Can you reproduce, character for character, everything in the entries below from their very first line down to the line containing "- **Summary**: Text-to-image", including both of those lines?
BEGIN Task data
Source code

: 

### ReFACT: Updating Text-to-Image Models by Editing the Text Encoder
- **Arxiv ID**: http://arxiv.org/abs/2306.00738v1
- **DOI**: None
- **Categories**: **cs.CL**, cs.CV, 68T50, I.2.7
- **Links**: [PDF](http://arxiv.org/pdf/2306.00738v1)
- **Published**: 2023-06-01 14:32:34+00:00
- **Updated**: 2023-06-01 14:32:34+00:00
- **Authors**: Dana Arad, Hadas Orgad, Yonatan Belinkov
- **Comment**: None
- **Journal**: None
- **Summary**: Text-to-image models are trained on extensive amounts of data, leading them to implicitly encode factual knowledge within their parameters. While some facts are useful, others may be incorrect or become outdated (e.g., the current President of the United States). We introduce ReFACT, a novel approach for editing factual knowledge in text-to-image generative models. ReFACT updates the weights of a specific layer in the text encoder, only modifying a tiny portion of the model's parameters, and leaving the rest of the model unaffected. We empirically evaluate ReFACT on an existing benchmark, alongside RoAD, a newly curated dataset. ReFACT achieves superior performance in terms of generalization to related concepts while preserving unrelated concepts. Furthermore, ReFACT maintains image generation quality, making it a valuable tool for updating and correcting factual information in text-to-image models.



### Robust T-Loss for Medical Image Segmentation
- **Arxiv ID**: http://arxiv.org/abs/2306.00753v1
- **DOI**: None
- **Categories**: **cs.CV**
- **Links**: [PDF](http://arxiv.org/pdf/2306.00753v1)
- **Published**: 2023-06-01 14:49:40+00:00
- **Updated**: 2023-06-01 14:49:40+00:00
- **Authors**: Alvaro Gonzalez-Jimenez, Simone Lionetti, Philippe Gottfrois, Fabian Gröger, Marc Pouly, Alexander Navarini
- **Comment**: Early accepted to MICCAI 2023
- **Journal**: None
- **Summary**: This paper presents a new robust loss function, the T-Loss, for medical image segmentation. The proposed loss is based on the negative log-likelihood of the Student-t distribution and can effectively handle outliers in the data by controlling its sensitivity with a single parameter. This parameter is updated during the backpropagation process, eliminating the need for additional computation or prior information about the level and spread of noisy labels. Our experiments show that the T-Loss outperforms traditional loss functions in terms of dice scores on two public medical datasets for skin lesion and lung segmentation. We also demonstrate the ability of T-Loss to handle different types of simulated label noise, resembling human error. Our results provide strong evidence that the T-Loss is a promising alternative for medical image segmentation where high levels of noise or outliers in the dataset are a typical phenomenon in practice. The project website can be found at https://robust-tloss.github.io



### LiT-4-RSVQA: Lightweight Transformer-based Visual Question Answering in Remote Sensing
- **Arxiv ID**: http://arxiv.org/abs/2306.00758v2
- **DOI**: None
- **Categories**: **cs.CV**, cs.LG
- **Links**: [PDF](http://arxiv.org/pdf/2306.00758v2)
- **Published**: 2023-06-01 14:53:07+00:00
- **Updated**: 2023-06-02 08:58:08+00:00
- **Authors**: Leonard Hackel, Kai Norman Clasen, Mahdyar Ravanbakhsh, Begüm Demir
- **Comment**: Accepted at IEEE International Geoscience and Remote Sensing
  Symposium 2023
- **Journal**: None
END Task data
Result for this exercise
Source code

: 

### ReFACT: Updating Text-to-Image Models by Editing the Text Encoder
- **Arxiv ID**: http://arxiv.org/abs/2306.00738v1
- **DOI**: None
- **Categories**: **cs.CL**, cs.CV, 68T50, I.2.7
- **Links**: [PDF](http://arxiv.org/pdf/2306.00738v1)
- **Published**: 2023-06-01 14:32:34+00:00
- **Updated**: 2023-06-01 14:32:34+00:00
- **Authors**: Dana Arad, Hadas Orgad, Yonatan Belinkov
- **Comment**: None
- **Journal**: None
- **Summary**: Text-to-image models are trained on extensive amounts of data, leading them to implicitly encode factual knowledge within their parameters. While some facts are useful, others may be incorrect or become outdated (e.g., the current President of the United States). We introduce ReFACT, a novel approach for editing factual knowledge in text-to-image generative models. ReFACT updates the weights of a specific layer in the text encoder, only modifying a tiny portion of the model's parameters, and leaving the rest of the model unaffected. We empirically evaluate ReFACT on an existing benchmark, alongside RoAD, a newly curated dataset. ReFACT achieves superior performance in terms of generalization to related concepts while preserving unrelated concepts. Furthermore, ReFACT maintains image generation quality, making it a valuable tool for updating and correcting factual information in text-to-image models.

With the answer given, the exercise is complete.